● Stated task
Reproduce each of the entries below, replacing "Page size" with "Canvas size" and changing nothing else. Leave out the pictures.

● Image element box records
## Start

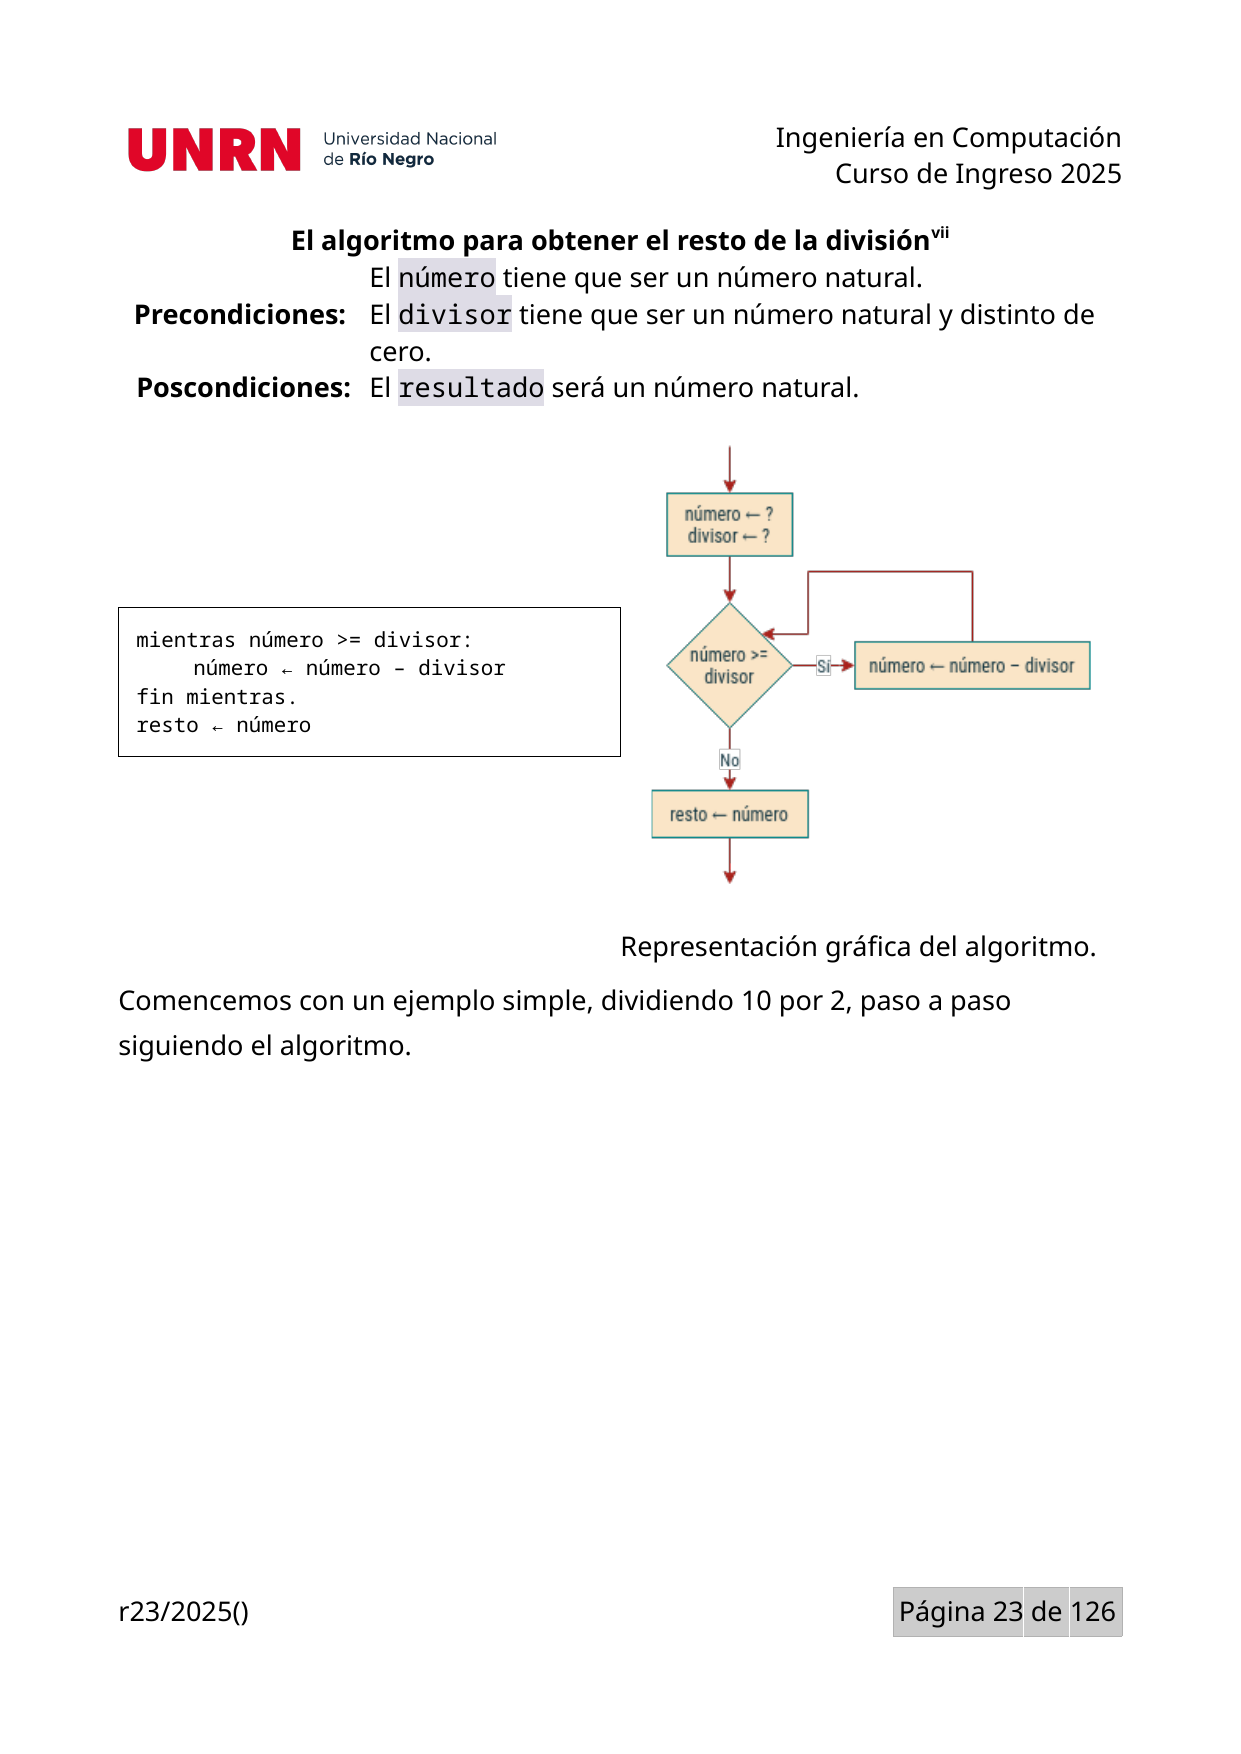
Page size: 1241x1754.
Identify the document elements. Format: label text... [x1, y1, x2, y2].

picture [118, 118, 505, 180]
table_cell Representación gráfica del algoritmo. [620, 406, 1122, 964]
table_cell [118, 757, 620, 964]
table_cell [118, 406, 620, 607]
picture [651, 435, 1091, 898]
text Comencemos con un ejemplo simple, dividiendo 10 por 2, paso a paso siguiendo el algoritmo. [118, 982, 1122, 1063]
table_cell El número tiene que ser un número natural.‍ El divisor tiene que ser un número natural y distinto de cero. [369, 258, 1122, 369]
table_header El algoritmo para obtener el resto de la división [118, 221, 1122, 258]
table_cell mientras número >= divisor: número ← número – divisor fin mientras. resto ← número [119, 608, 620, 756]
table_cell El resultado será un número natural. [369, 369, 398, 406]
table_cell ‍Poscondiciones: [118, 369, 369, 406]
table_cell Precondiciones: [118, 258, 369, 369]
table_cell El resultado será un número natural. [544, 369, 1122, 406]
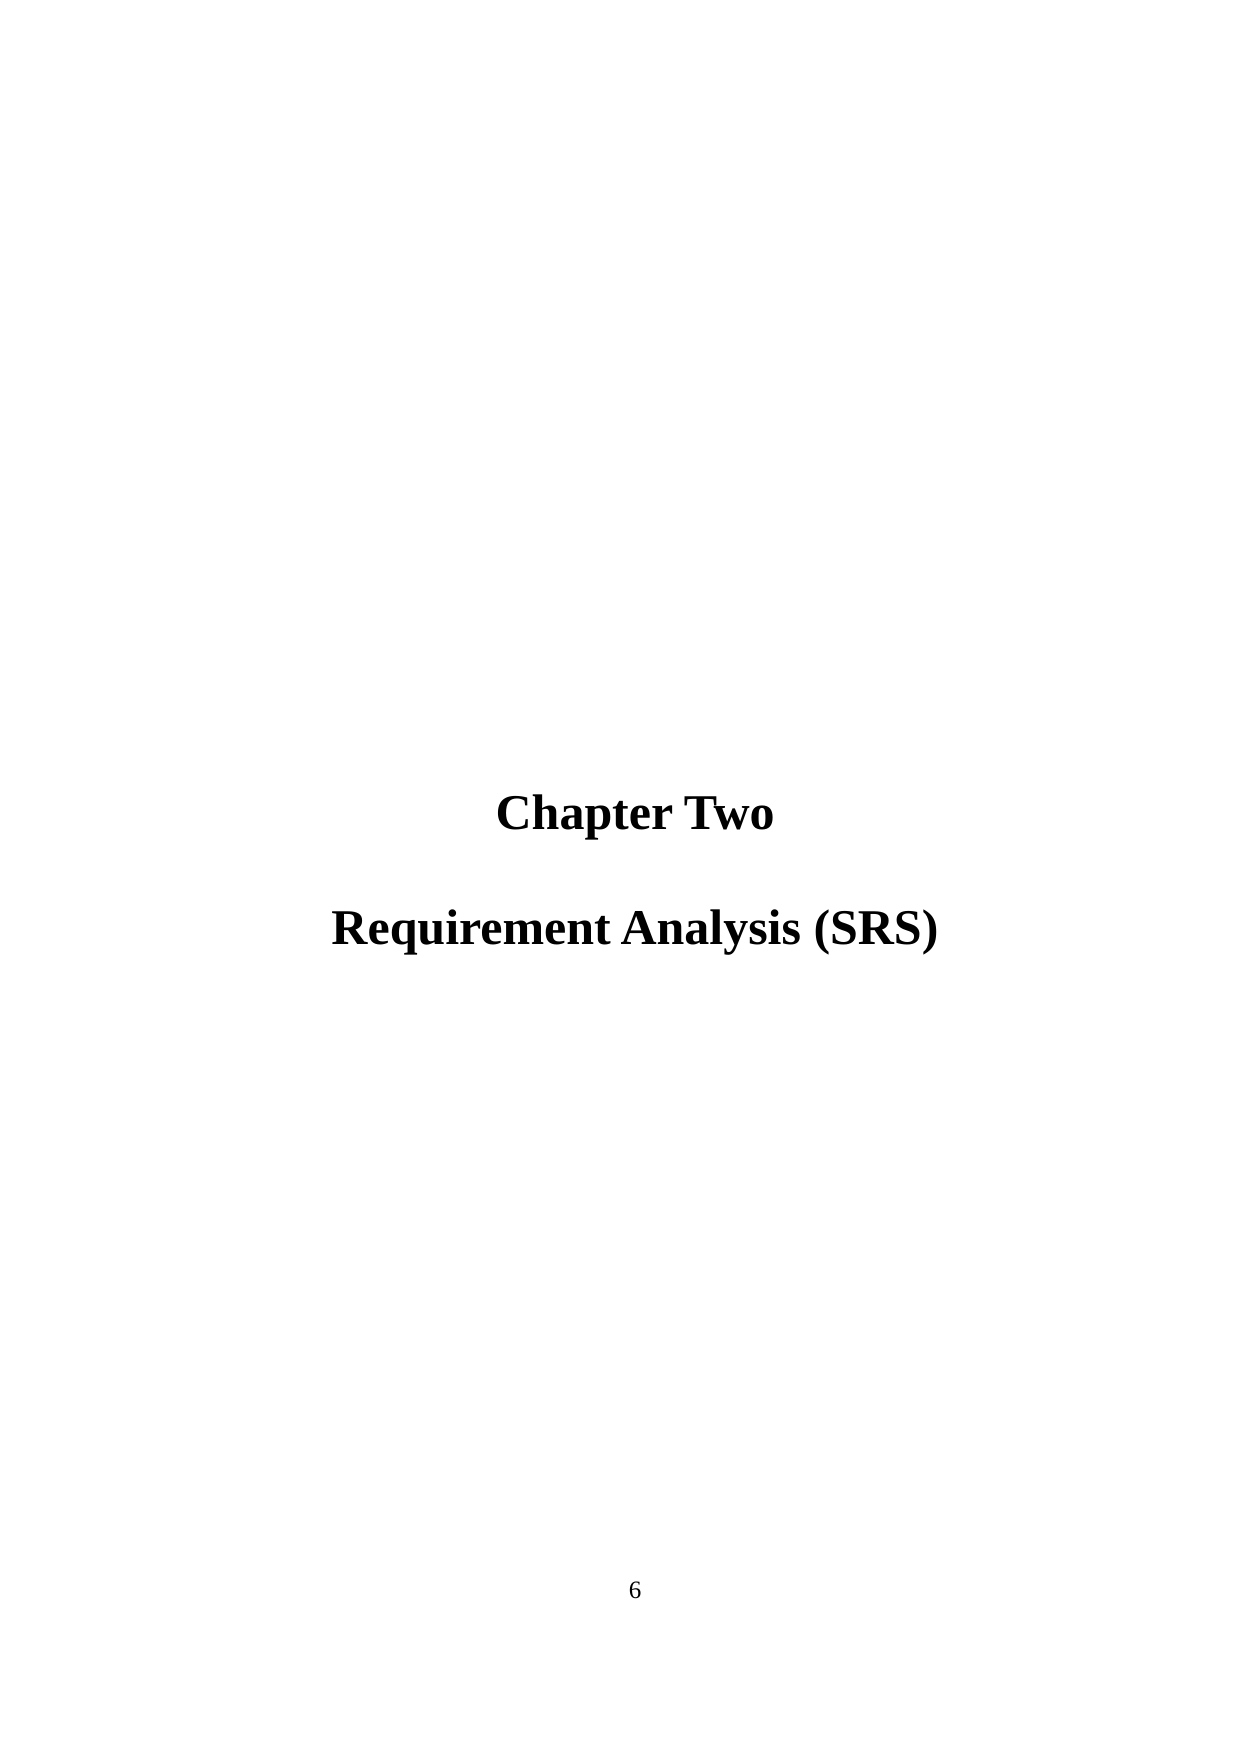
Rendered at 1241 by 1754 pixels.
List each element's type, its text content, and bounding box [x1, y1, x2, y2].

list Requirement Analysis (SRS) [207, 897, 1063, 955]
text Chapter Two [207, 782, 1063, 840]
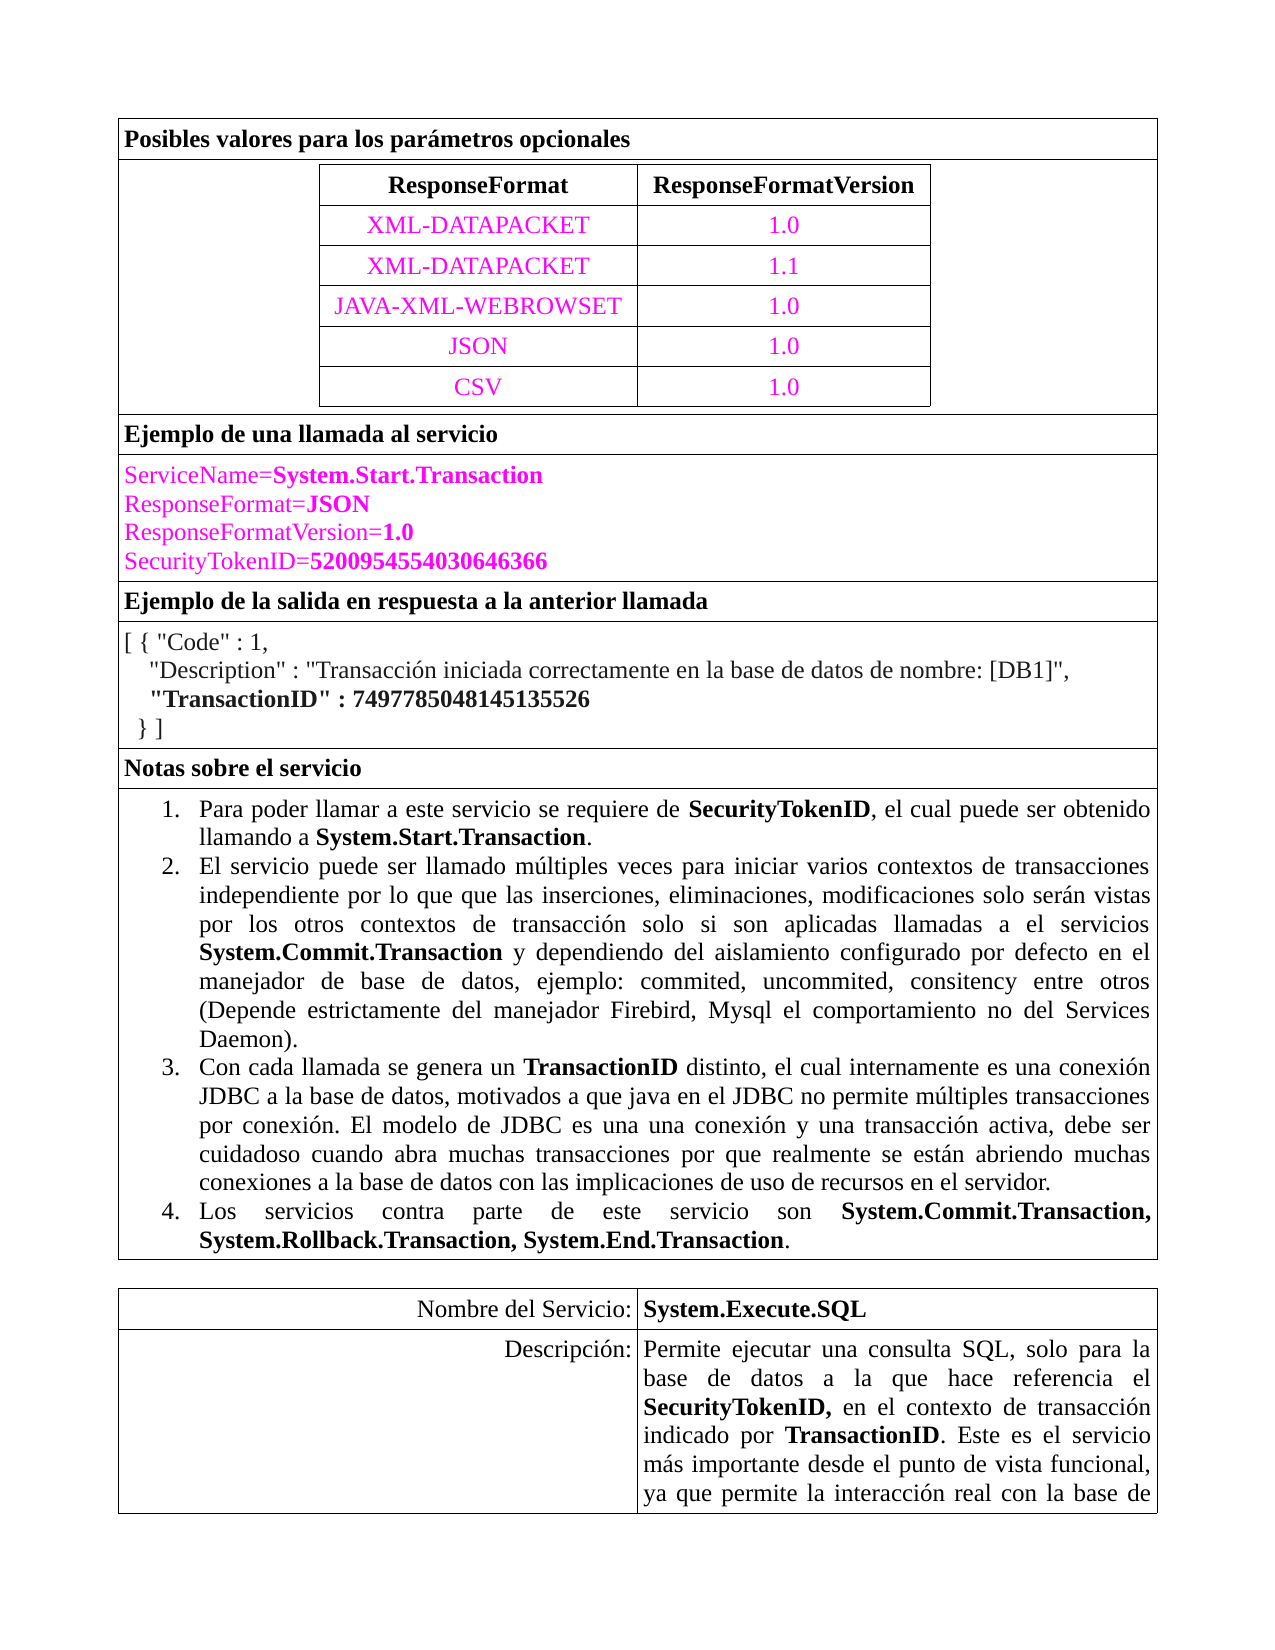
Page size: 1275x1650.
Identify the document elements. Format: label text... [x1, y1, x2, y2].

## End

● Solution below
Canvas size: 1241x1754.
Identify the document elements. Format: label text... [x1, y1, x2, y2].

picture [118, 118, 505, 180]
table_cell Representación gráfica del algoritmo. [620, 406, 1122, 964]
table_cell [118, 757, 620, 964]
table_cell [118, 406, 620, 607]
picture [651, 435, 1091, 898]
text Comencemos con un ejemplo simple, dividiendo 10 por 2, paso a paso siguiendo el algoritmo. [118, 982, 1122, 1063]
table_cell El número tiene que ser un número natural.‍ El divisor tiene que ser un número natural y distinto de cero. [369, 258, 1122, 369]
table_header El algoritmo para obtener el resto de la división [118, 221, 1122, 258]
table_cell mientras número >= divisor: número ← número – divisor fin mientras. resto ← número [119, 608, 620, 756]
table_cell El resultado será un número natural. [369, 369, 398, 406]
table_cell ‍Poscondiciones: [118, 369, 369, 406]
table_cell Precondiciones: [118, 258, 369, 369]
table_cell El resultado será un número natural. [544, 369, 1122, 406]
Rendered at 1241 by 1754 pixels.
List each element's type, its text content, and bounding box [x1, y1, x2, y2].

list Requirement Analysis (SRS) [207, 897, 1063, 955]
text Chapter Two [207, 782, 1063, 840]
Canvas size: 1275x1650.
Identify the document elements. Format: label text... [x1, y1, x2, y2].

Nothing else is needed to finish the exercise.